Top of Source information

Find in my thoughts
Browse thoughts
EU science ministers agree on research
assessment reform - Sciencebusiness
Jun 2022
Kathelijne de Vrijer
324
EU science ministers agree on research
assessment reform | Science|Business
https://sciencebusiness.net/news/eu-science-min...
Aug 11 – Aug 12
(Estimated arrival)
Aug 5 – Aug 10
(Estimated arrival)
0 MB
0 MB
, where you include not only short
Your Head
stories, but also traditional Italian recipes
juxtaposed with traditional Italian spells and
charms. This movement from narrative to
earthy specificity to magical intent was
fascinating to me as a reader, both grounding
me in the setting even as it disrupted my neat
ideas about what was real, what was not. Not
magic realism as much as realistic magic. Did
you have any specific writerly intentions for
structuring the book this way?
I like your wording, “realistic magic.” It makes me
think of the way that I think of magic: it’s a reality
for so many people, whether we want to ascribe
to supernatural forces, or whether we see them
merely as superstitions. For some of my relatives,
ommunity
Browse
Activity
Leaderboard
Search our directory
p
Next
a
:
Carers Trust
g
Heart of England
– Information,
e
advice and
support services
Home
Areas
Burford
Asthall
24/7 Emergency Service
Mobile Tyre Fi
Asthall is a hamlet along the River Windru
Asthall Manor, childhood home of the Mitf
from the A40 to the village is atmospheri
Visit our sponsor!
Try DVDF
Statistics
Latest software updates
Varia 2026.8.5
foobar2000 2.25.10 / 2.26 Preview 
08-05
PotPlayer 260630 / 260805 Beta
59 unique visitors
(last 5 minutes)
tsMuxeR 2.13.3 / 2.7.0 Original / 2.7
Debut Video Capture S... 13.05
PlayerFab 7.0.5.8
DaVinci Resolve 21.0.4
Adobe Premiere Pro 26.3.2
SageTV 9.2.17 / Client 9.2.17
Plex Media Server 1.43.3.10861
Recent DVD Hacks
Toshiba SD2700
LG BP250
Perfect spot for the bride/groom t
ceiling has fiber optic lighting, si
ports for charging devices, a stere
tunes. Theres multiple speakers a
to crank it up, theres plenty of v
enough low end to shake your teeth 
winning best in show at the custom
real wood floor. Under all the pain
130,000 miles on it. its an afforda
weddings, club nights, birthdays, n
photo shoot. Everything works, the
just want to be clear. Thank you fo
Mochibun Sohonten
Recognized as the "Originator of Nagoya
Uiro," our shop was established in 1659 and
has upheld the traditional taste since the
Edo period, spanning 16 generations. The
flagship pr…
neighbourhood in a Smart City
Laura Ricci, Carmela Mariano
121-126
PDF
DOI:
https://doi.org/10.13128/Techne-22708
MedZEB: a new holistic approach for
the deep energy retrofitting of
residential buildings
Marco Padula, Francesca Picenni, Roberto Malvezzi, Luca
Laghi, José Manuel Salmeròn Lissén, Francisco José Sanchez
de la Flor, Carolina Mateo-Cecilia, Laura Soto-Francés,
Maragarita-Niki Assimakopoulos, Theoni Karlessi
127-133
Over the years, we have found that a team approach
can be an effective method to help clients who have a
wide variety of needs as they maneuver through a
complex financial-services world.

Bottom of Source information

:: Work request ::
Work out how many lines in the entries hold the string "traditional". Your answer should consist solely of that number.

:: Written solution ::
3